Agron Abdullahu, 25, faces up to five years in federal prison.
He is the first person to be convicted in connection with the alarming accusation that a group of young men were planning to raid the nearby Army installation and kill soldiers there.
Abdullahu's public defender, Richard Coughlin, said that if a plot is found to have existed, his client had no role in it.
"My client was essentially used by these other individuals," Coughlin said. "It was never a 'Fort Dix Six.' It was a 'Fort Dix Five,' plus one other person. That was my client."
Authorities arrested the six men in May. All were born abroad but have lived for years in southern New Jersey. The other five were charged with conspiring to kill military personnel, and face life in prison if convicted. The government said those men - brothers Dritan, Shain, and Eljvir Duka; Mohamad Ibrahim Shnewer; and Sedar Tatar - scouted out East Coast military installations looking for one to attack.
They settled on Fort Dix largely because Tatar knew his way around from delivering pizzas to the base for his father's restaurant, authorities say.
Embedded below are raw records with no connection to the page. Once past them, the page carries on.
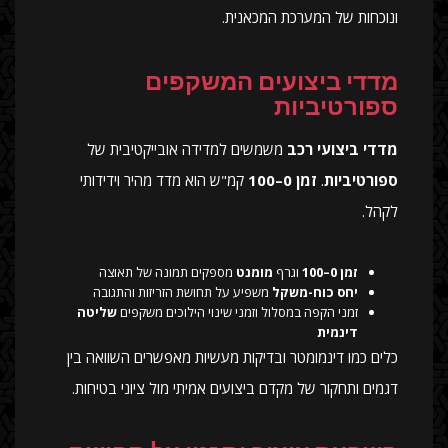
ונוכחות של המערכת המכאנית.
מדדי ביצועים המשקפים
ספורטיביות
מדדי ביצועי רכב
משמשים למדידה אובייקטיבית של
ספורטיביות
.
זמן 0–100
קמ"ש הוא מדד מהיר וידידותי
לקהל.
זמן 0–100
וגרף
מומנט
מספקים תמונה של תאוצה
יחס כוח-משקל
משפיע על תחושת הזריזות והתגובה
זמני הקפה במסלול וזמני שינוי הילוכים משקפים
שליטה
דינמית
כלים כמו דינמומטר ובדיקות מעשיות מאפשרים השוואה בין
דגמים ותחקור של מקדם ביצועים אמיתי מול ציוני בטיחות.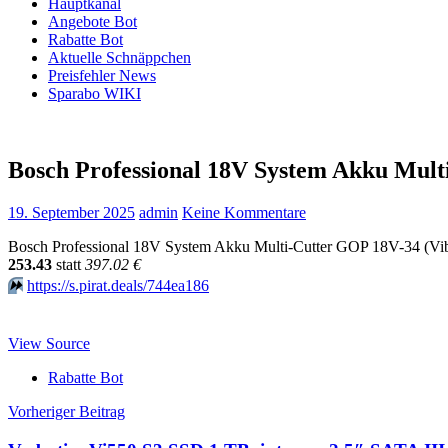
Hauptkanal
Angebote Bot
Rabatte Bot
Aktuelle Schnäppchen
Preisfehler News
Sparabo WIKI
Bosch Professional 18V System Akku Mult
19. September 2025
admin
Keine Kommentare
Bosch Professional 18V System Akku Multi-Cutter GOP 18V-34 (Vibrat
253.43
statt
397.02 €
⏩️
https://s.pirat.deals/744ea186
View Source
Rabatte Bot
Beitragsnavigation
Vorheriger Beitrag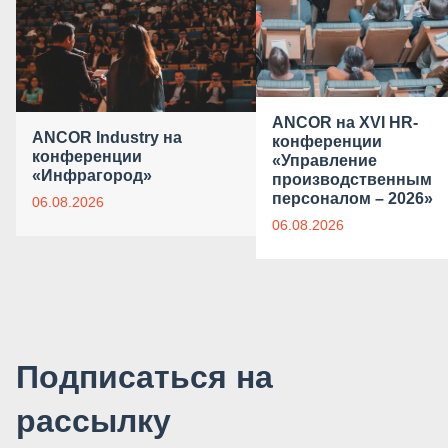
ANCOR на XVI HR-
ANCOR Industry на
конференции
конференции
«Управление
«Инфрагород»
производственным
персоналом – 2026»
06.08.2026
06.08.2026
Подписаться на
рассылку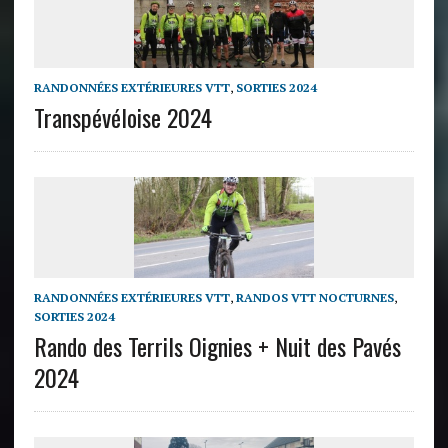
RANDONNÉES EXTÉRIEURES VTT
,
SORTIES 2024
Transpévéloise 2024
RANDONNÉES EXTÉRIEURES VTT
,
RANDOS VTT NOCTURNES
,
SORTIES 2024
Rando des Terrils Oignies + Nuit des Pavés
2024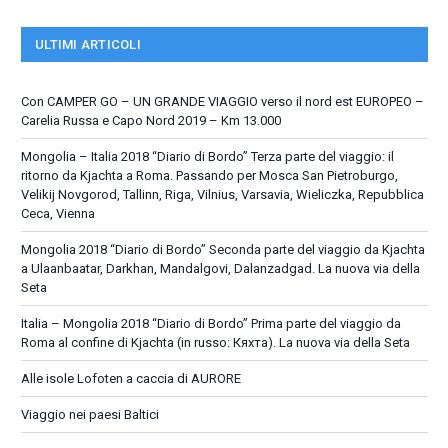
ULTIMI ARTICOLI
Con CAMPER GO – UN GRANDE VIAGGIO verso il nord est EUROPEO –
Carelia Russa e Capo Nord 2019 – Km 13.000
Mongolia – Italia 2018 “Diario di Bordo” Terza parte del viaggio: il
ritorno da Kjachta a Roma. Passando per Mosca San Pietroburgo,
Velikij Novgorod, Tallinn, Riga, Vilnius, Varsavia, Wieliczka, Repubblica
Ceca, Vienna
Mongolia 2018 “Diario di Bordo” Seconda parte del viaggio da Kjachta
a Ulaanbaatar, Darkhan, Mandalgovi, Dalanzadgad. La nuova via della
Seta
Italia – Mongolia 2018 “Diario di Bordo” Prima parte del viaggio da
Roma al confine di Kjachta (in russo: Кяхта). La nuova via della Seta
Alle isole Lofoten a caccia di AURORE
Viaggio nei paesi Baltici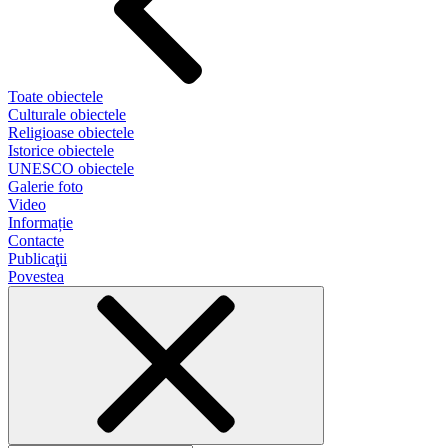
Toate obiectele
Culturale obiectele
Religioase obiectele
Istorice obiectele
UNESCO obiectele
Galerie foto
Video
Informație
Contacte
Publicaţii
Povestea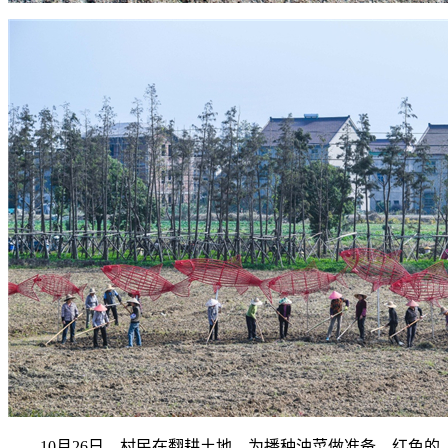
10月26日，村民在翻耕土地，为播种油菜做准备。红色的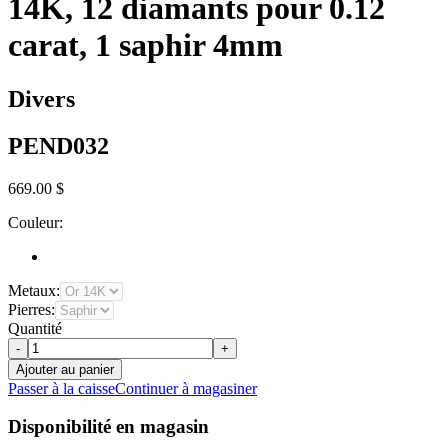
14K, 12 diamants pour 0.12
carat, 1 saphir 4mm
Divers
PEND032
669.00 $
Couleur:
Metaux:
Pierres:
Quantité
-
+
Ajouter au panier
Passer à la caisse
Continuer à magasiner
Disponibilité en magasin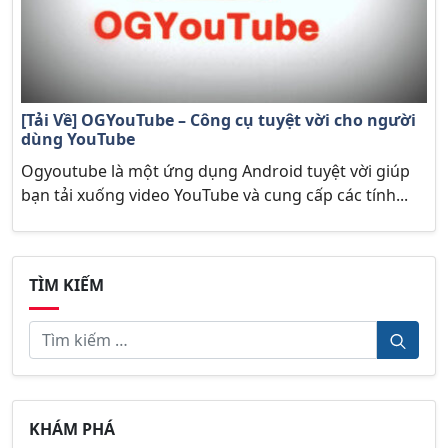
[Tải Về] OGYouTube – Công cụ tuyệt vời cho người
dùng YouTube
Ogyoutube là một ứng dụng Android tuyệt vời giúp
bạn tải xuống video YouTube và cung cấp các tính...
TÌM KIẾM
KHÁM PHÁ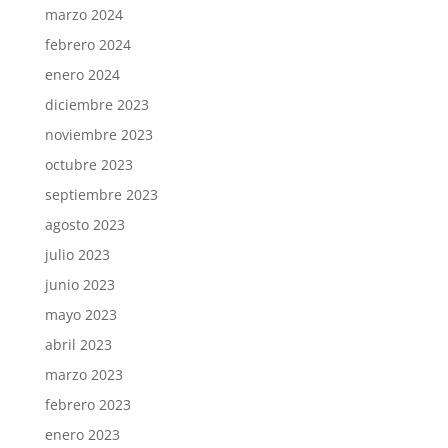
marzo 2024
febrero 2024
enero 2024
diciembre 2023
noviembre 2023
octubre 2023
septiembre 2023
agosto 2023
julio 2023
junio 2023
mayo 2023
abril 2023
marzo 2023
febrero 2023
enero 2023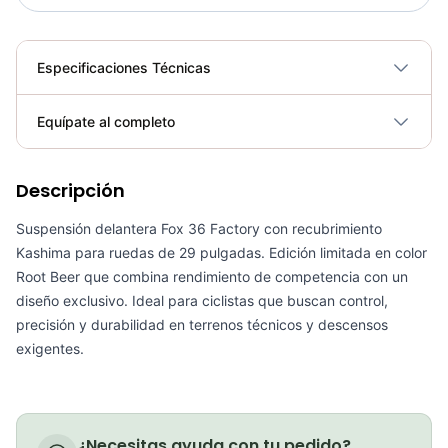
Especificaciones Técnicas
Plegable
No
Equípate al completo
Requiere electricidad
No
Descripción
kit Retenedor Fox 38mm De Baja Friccion Ciclismo Mtb
COP 168,500.00
Suspensión delantera Fox 36 Factory con recubrimiento
Kashima para ruedas de 29 pulgadas. Edición limitada en color
Root Beer que combina rendimiento de competencia con un
diseño exclusivo. Ideal para ciclistas que buscan control,
precisión y durabilidad en terrenos técnicos y descensos
kit Retenedor Fox 32mm De Baja Friccion Ciclismo Mtb
exigentes.
COP 111,900.00
PATIN LINEA GW BELLONI PLUS 075109
¿Necesitas ayuda con tu pedido?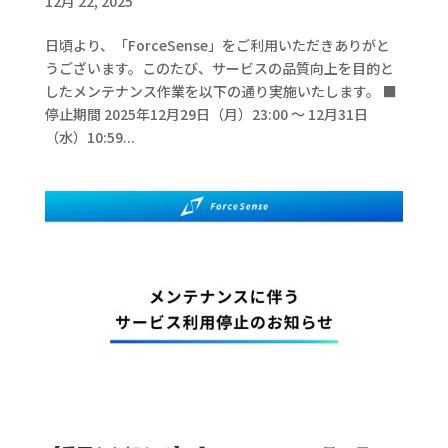
12月 22, 2025
日頃より、「ForceSense」をご利用いただきありがと
うございます。このたび、サービスの品質向上を目的と
したメンテナンス作業を以下の通り実施いたします。 ■
停止期間 2025年12月29日（月）23:00 ～ 12月31日
（水）10:59...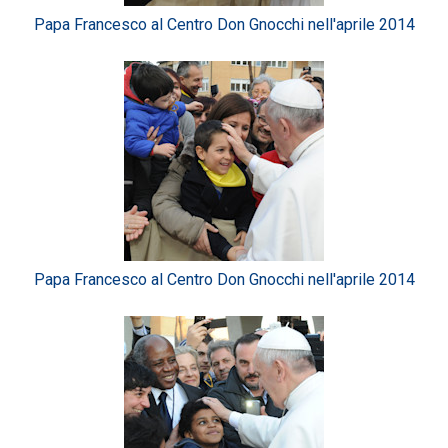
Papa Francesco al Centro Don Gnocchi nell'aprile 2014
Papa Francesco al Centro Don Gnocchi nell'aprile 2014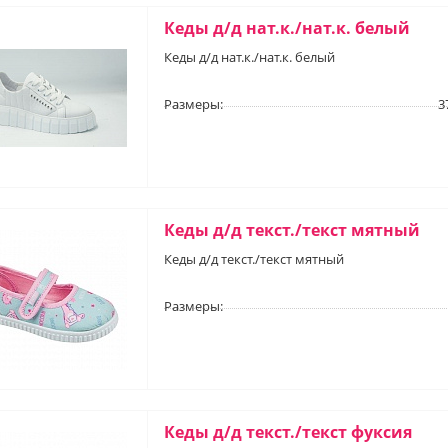
Кеды д/д нат.к./нат.к. белый
Кеды д/д нат.к./нат.к. белый
Размеры:
3
Кеды д/д текст./текст мятный
Кеды д/д текст./текст мятный
Размеры:
Кеды д/д текст./текст фуксия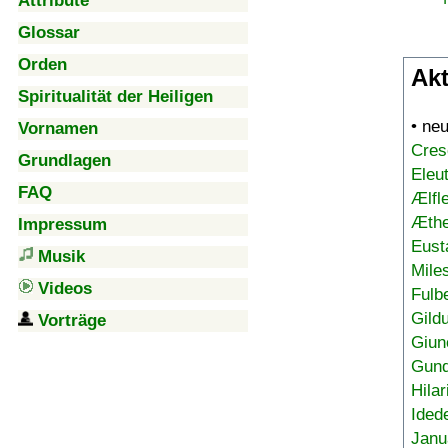
Attribute
Glossar
Orden
Akt
Spiritualität der Heiligen
• ne
Vornamen
Cres
Grundlagen
Eleu
FAQ
Ælfl
Æthe
Impressum
Eust
Musik
Mile
Videos
Fulb
Gild
Vorträge
Giun
Gund
Hilar
Ided
Janu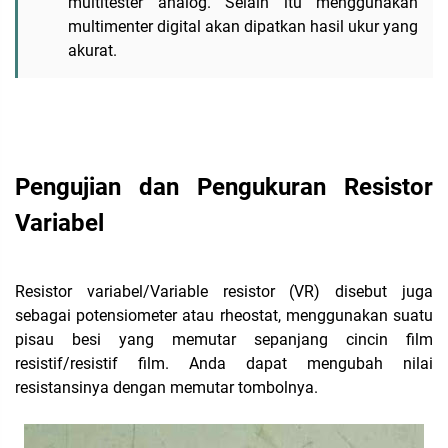
multitester analog. Selain itu menggunakan
multimenter digital akan dipatkan hasil ukur yang
akurat.
Pengujian dan Pengukuran Resistor
Variabel
Resistor variabel/Variable resistor (VR) disebut juga
sebagai potensiometer atau rheostat, menggunakan suatu
pisau besi yang memutar sepanjang cincin film
resistif/resistif film. Anda dapat mengubah nilai
resistansinya dengan memutar tombolnya.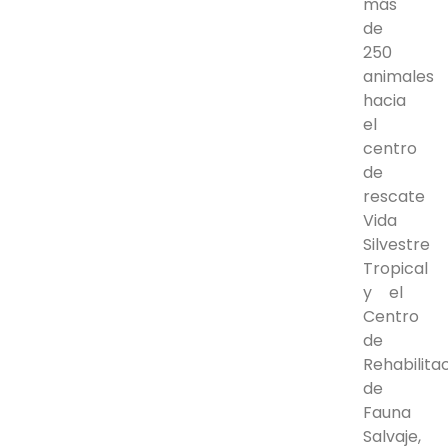
más
de
250
animales
hacia
el
centro
de
rescate
Vida
Silvestre
Tropical
y el
Centro
de
Rehabilita
de
Fauna
Salvaje,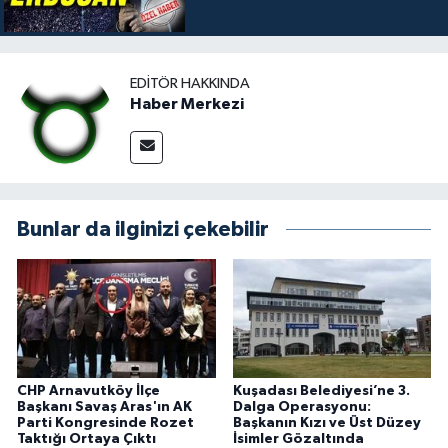
EDITÖR HAKKINDA
Haber Merkezi
Bunlar da ilginizi çekebilir
CHP Arnavutköy İlçe
Kuşadası Belediyesi’ne 3.
Başkanı Savaş Aras'ın AK
Dalga Operasyonu:
Parti Kongresinde Rozet
Başkanın Kızı ve Üst Düzey
Taktığı Ortaya Çıktı
İsimler Gözaltında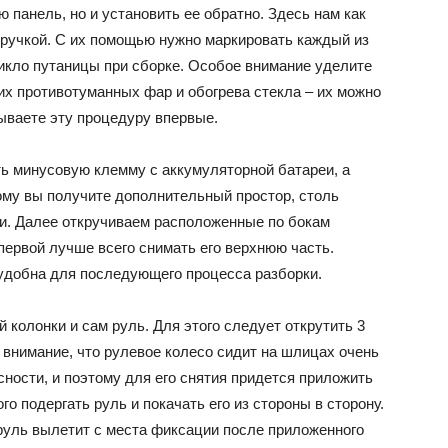
 панель, но и установить ее обратно. Здесь нам как
 ручкой. С их помощью нужно маркировать каждый из
икло путаницы при сборке. Особое внимание уделите
них противотуманных фар и обогрева стекла – их можно
ываете эту процедуру впервые.
ть минусовую клемму с аккумуляторной батареи, а
ому вы получите дополнительный простор, столь
и. Далее откручиваем расположенные по бокам
ервой лучше всего снимать его верхнюю часть.
удобна для последующего процесса разборки.
колонки и сам руль. Для этого следует открутить 3
 внимание, что рулевое колесо сидит на шлицах очень
сности, и поэтому для его снятия придется приложить
о подергать руль и покачать его из стороны в сторону.
руль вылетит с места фиксации после приложенного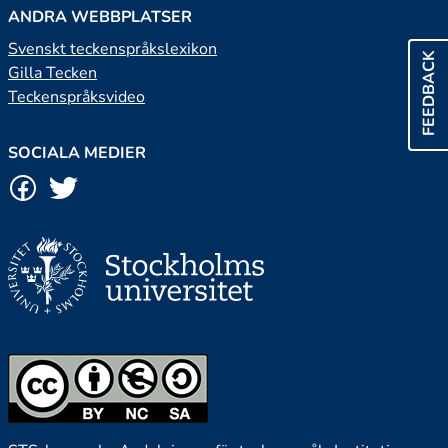
ANDRA WEBBPLATSER
Svenskt teckenspråkslexikon
FEEDBACK
Gilla Tecken
Teckenspråksvideo
SOCIALA MEDIER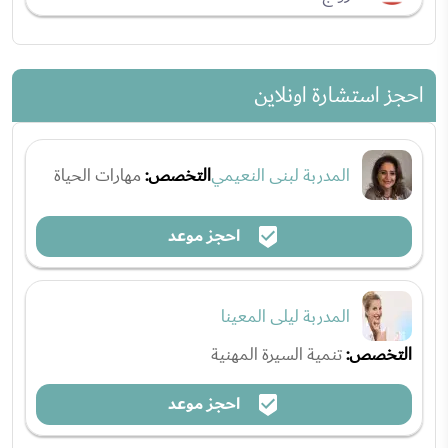
احجز استشارة اونلاين
المدربة لبنى النعيمي
التخصص:
مهارات الحياة
احجز موعد
المدربة ليلى المعينا
التخصص:
تنمية السيرة المهنية
احجز موعد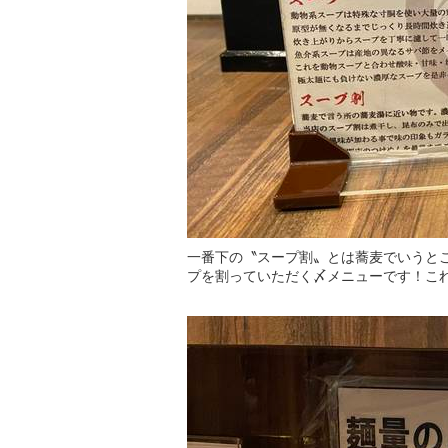
一番下の〝スープ割〟とは蕎麦でいうと
プを割っていただく〆メニューです！こ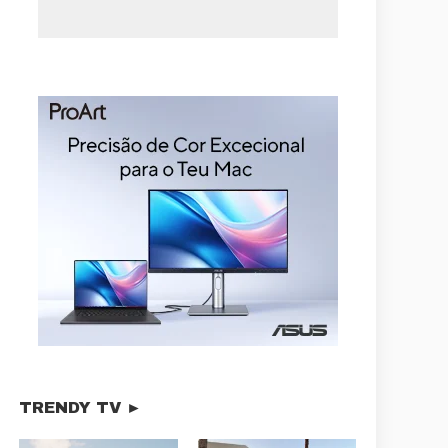
TRENDY TV ►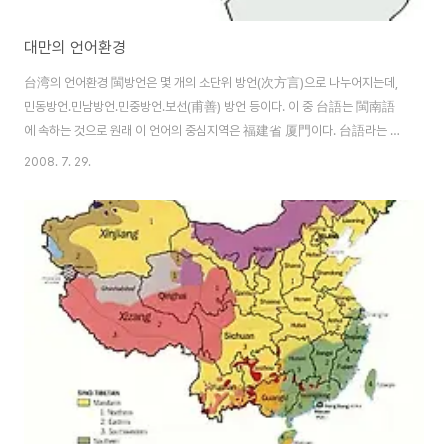
대만의 언어환경
台湾의 언어환경 閩방언은 몇 개의 소단위 방언(次方言)으로 나누어지는데,
민동방언․민남방언․민중방언․보선(甫善) 방언 등이다. 이 중 台語는 閩南語
에 속하는 것으로 원래 이 언어의 중심지역은 福建省 厦門이다. 台語라는 명
칭은 원래는 없었는데 어느 방언이나 그렇듯 경제 문화적인 중심지로 부각되면
2008. 7. 29.
그 지역의 명칭이 방언명칭을 대신하므로 台灣의 부상에 따라서 閩南語는 台
語라는 명칭으로 불리게 되었다. 台灣의 언어환경은 크게 대륙의 보통화를 옮
겨온 국어와, 토착민의 언어인 台語로 대별된다. 台北의 언어실태는 북경에서
멀리 떨어진 지역에서 표준말의 사용이 확산되고 뿌리를 내림에 따라 겪게 되
는 발전과정에 있어서의 흥미로운 실례들을 제공해 주기도 한다. 방언이라는
관점에서 보자면 台北의 인구는 매우 이질적인 요소들..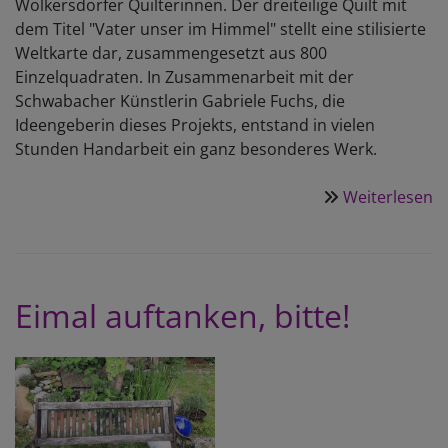
Wolkersdorfer Quilterinnen. Der dreiteilige Quilt mit
dem Titel "Vater unser im Himmel" stellt eine stilisierte
Weltkarte dar, zusammengesetzt aus 800
Einzelquadraten. In Zusammenarbeit mit der
Schwabacher Künstlerin Gabriele Fuchs, die
Ideengeberin dieses Projekts, entstand in vielen
Stunden Handarbeit ein ganz besonderes Werk.
Weiterlesen
ü
"
u
i
H
Eimal auftanken, bitte!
A trial for the remaining five is scheduled for January.
The government always seemed to consider Abdullahu a smaller player in the case.
He admitted yesterday to letting the Duka brothers, who were all in the United States illegally, use a Beretta 9mm pistol and Yugoslav semiautomatic rifle - both of which he owned legally - at a shooting range in Pennsylvania's Pocono Mountains in 2006 and 2007.
Court documents filed by the government suggest Abdullahu heard about the plot during the Pocono trips. The government said he told the others at one point it would be against Islam to kill civilians and that it would be "crazy" to attack a military installation.
Abdullahu's family members were in court yesterday. They watched as he answered Judge Robert Kugler's questions with, "Yes, sir," and talked about how he is on anti-anxiety medication after what he described as a "breakdown" early last year.
Since his arrest, Abdullahu has been held in isolation at a federal detention center in Philadelphia. In June, officials found an etching in his cell of an AK-47 shooting at the letters "FBI," as well as graffiti referring to the Kosovo Liberation Army.